Sulik meint: "Dieses Geld hat Korruption in unser Land gebracht. Schaffen Sie dieses Geld ab, aber bitte drohen Sie nicht damit." Er irritiert. Auch Bundesjustizminister Maas: "Wissen Sie, was ich heuchlerisch finde? Alle Vorteile der EU zu kassieren und wenn es darum geht, Verantwortung zu übernehmen, sich weg zu ducken."

Bemerkenswert ist, wie wenig manche Mitglieder offenbar noch auf die EU halten.
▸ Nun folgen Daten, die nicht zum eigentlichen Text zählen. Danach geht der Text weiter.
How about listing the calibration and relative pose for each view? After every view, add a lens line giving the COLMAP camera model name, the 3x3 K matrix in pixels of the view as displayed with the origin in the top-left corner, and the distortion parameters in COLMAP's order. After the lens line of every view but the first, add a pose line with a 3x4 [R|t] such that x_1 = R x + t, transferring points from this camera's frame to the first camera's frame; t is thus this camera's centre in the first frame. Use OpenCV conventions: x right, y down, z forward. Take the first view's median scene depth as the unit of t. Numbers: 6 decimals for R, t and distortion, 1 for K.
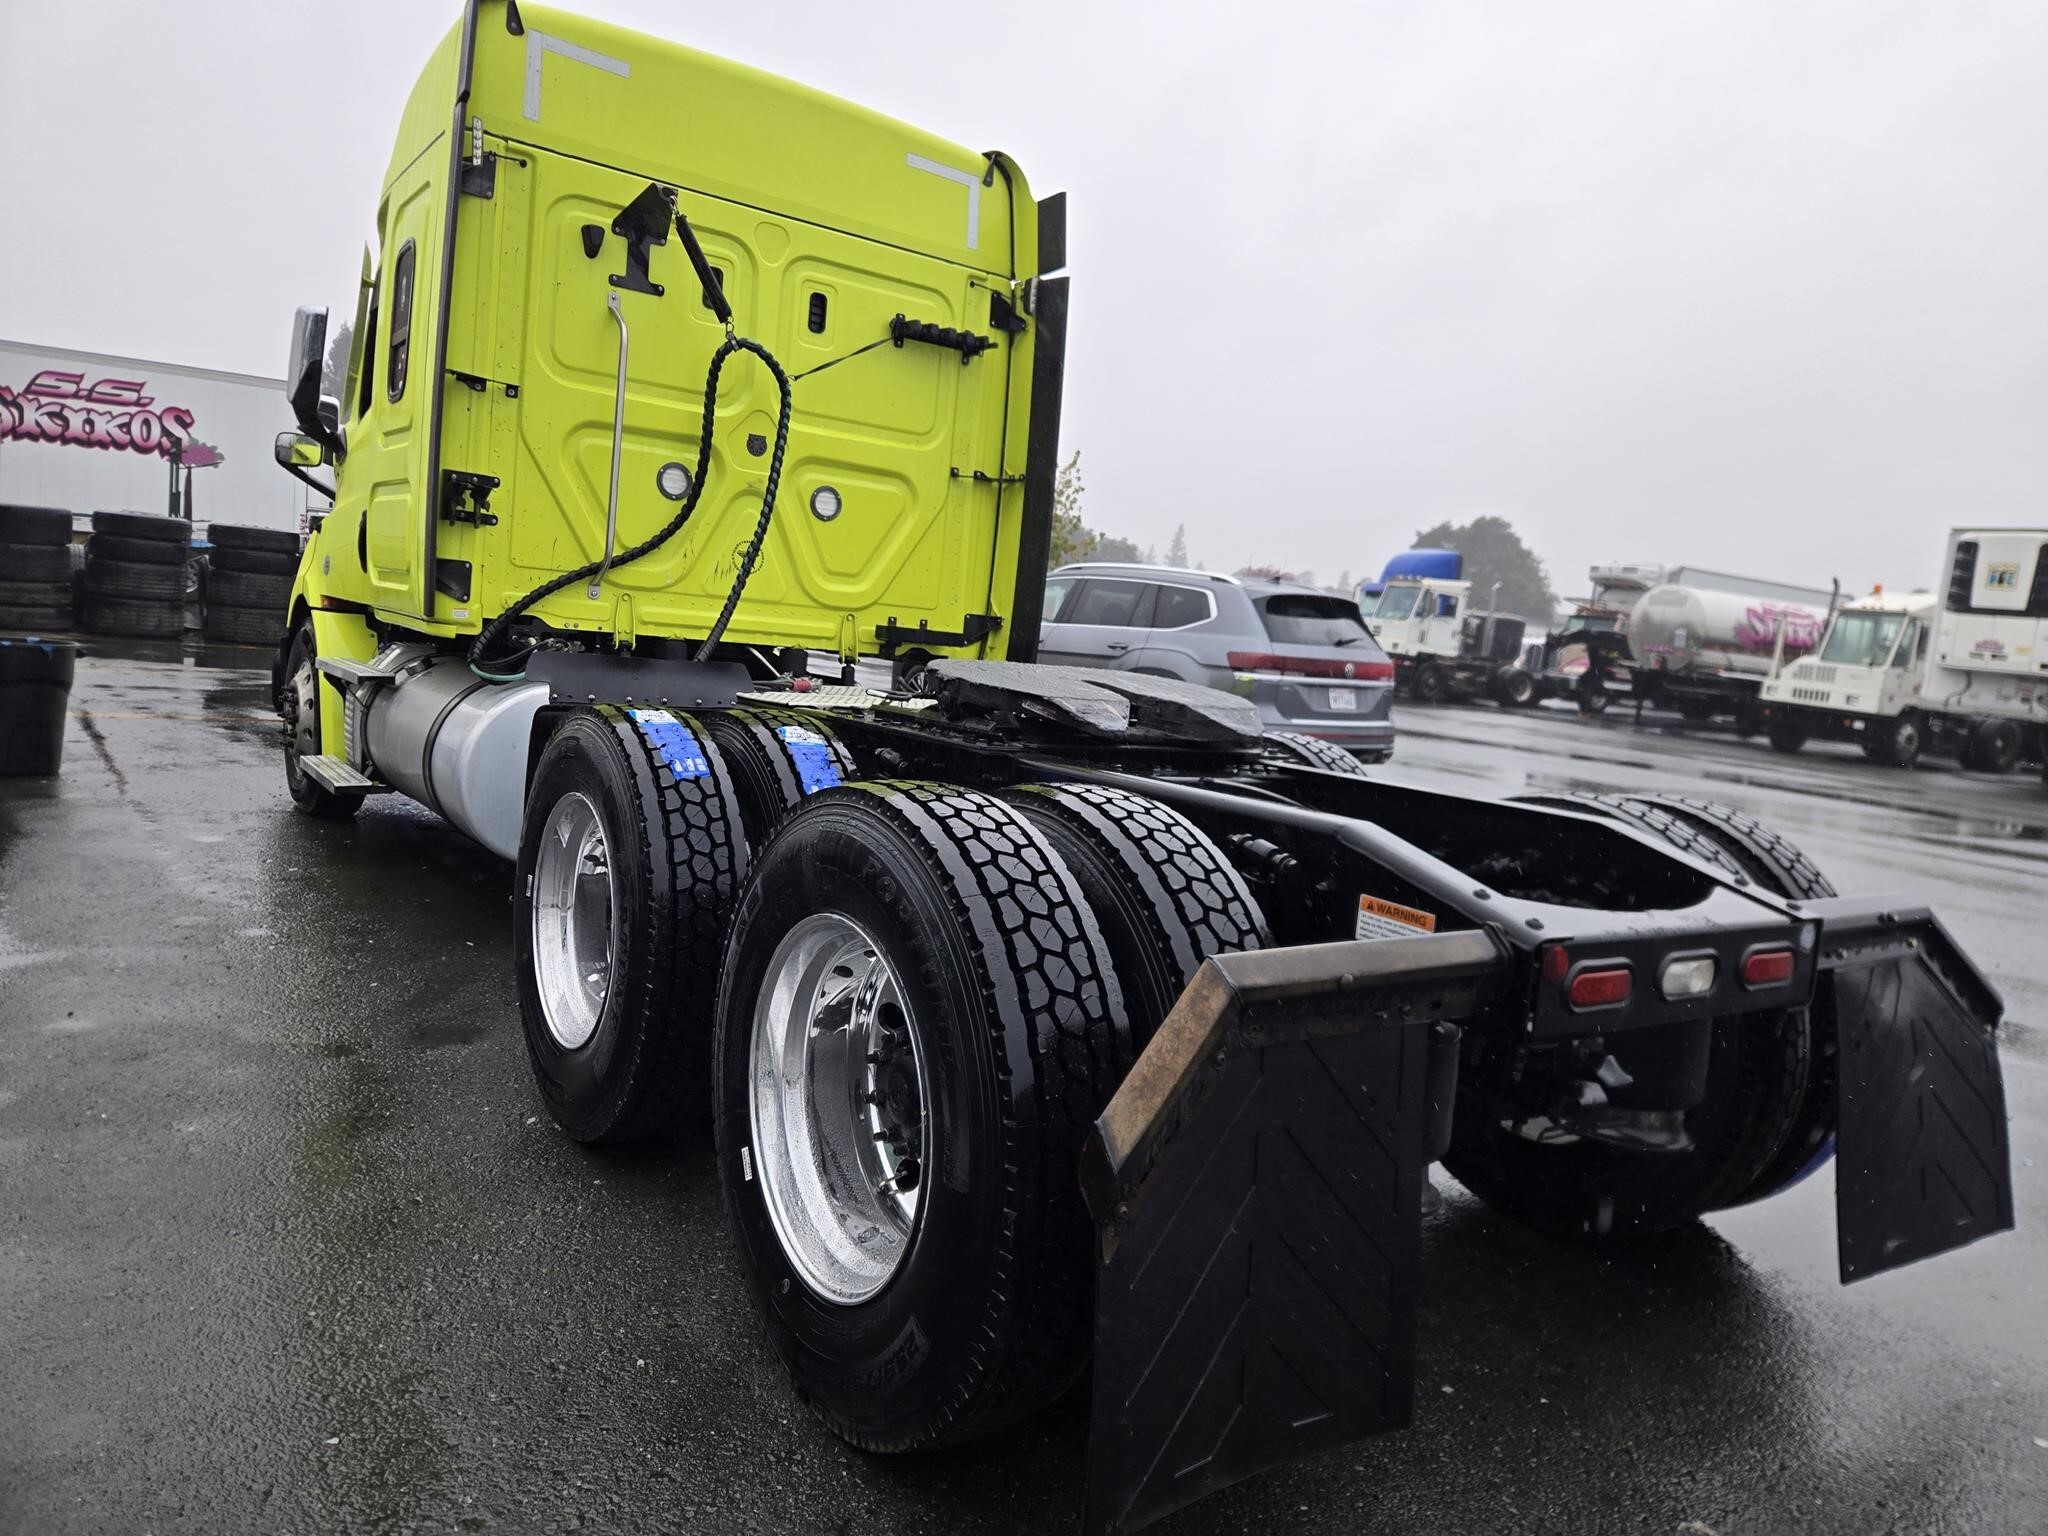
lens RADIAL K [[1403.6, 0, 1014.0], [0, 1403.6, 725.0], [0, 0, 1]] dist [0.079771, -0.074379]
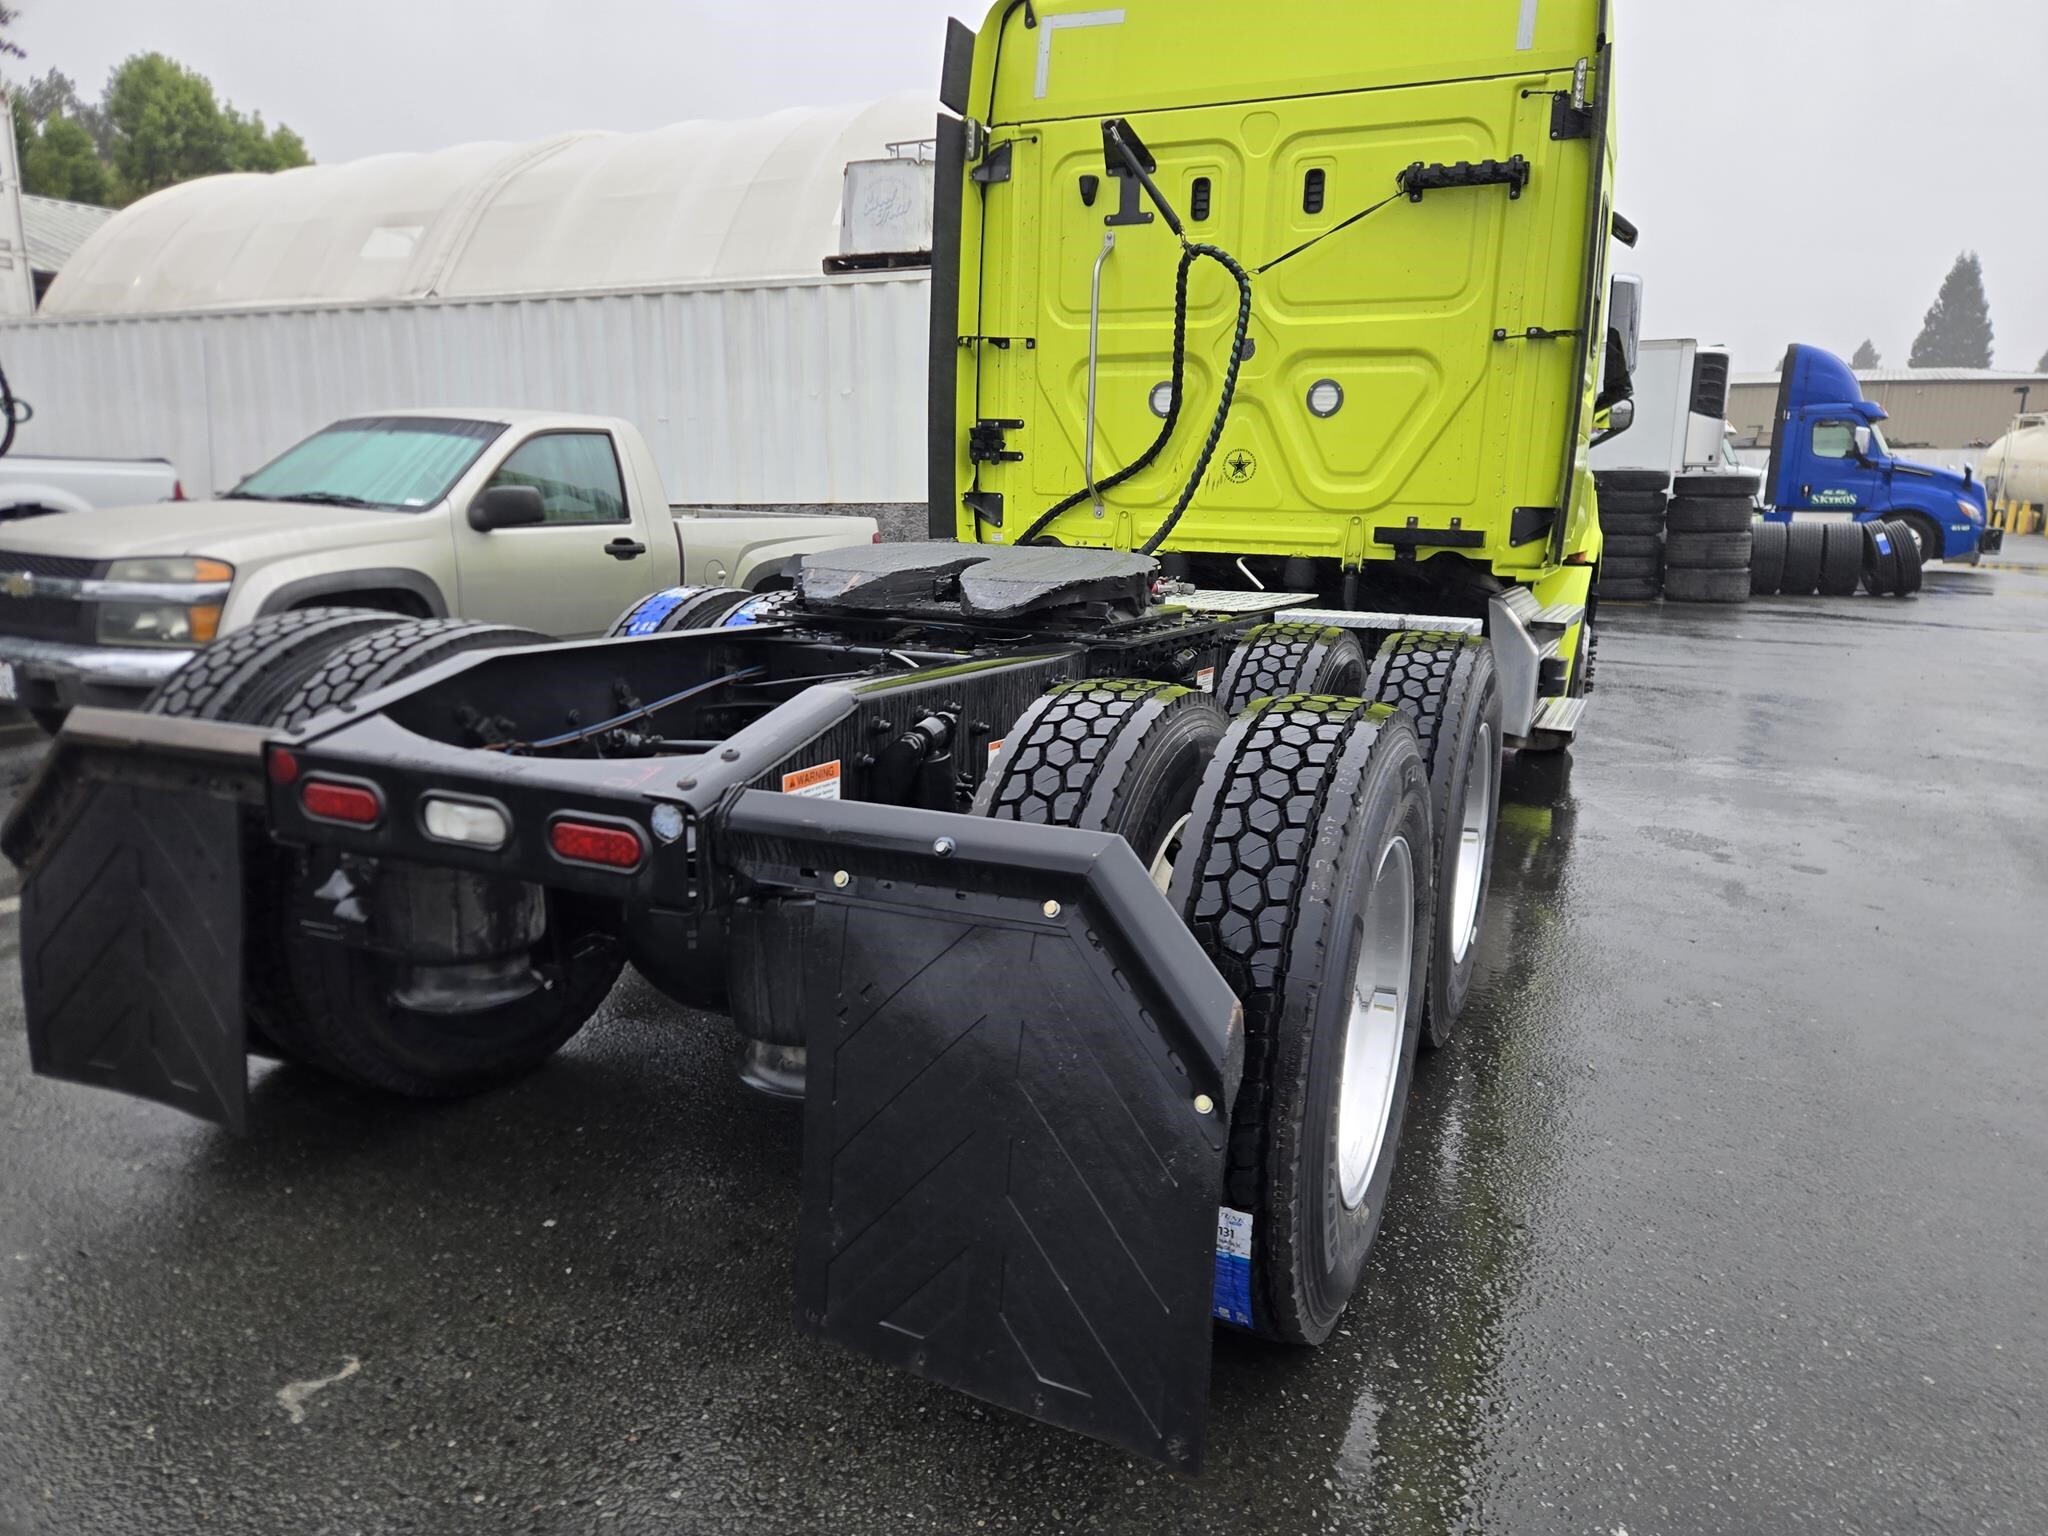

Wie hat sich Anne Will geschlagen?

Durchwachsen. In der Debatte ist nicht wirklich ein roter Faden zu erkennen. Jeder darf mal Dampf ablassen, so wirkt es. Entsprechend sind auch die Gäste ausgewählt. Zumindest hält sie diese einigermaßen im Zaum.

Was ist das Ergebnis?

Österreicher und Deutsche liegen mit Start des Gipfels zu weit auseinander, um auch nur annäherungsweise auf einen Nenner zu kommen.

Die gegenseitigen Anschuldigungen hoher Regierungsvertreter erinnern vielmehr an die scharfe Konfrontation während des Herbstes. Beide Bundesregierungen sollten sich schleunigst aufeinander zu bewegen.

Doch dazu müsste jemand einlenken. Und danach sieht es im Moment gar nicht aus.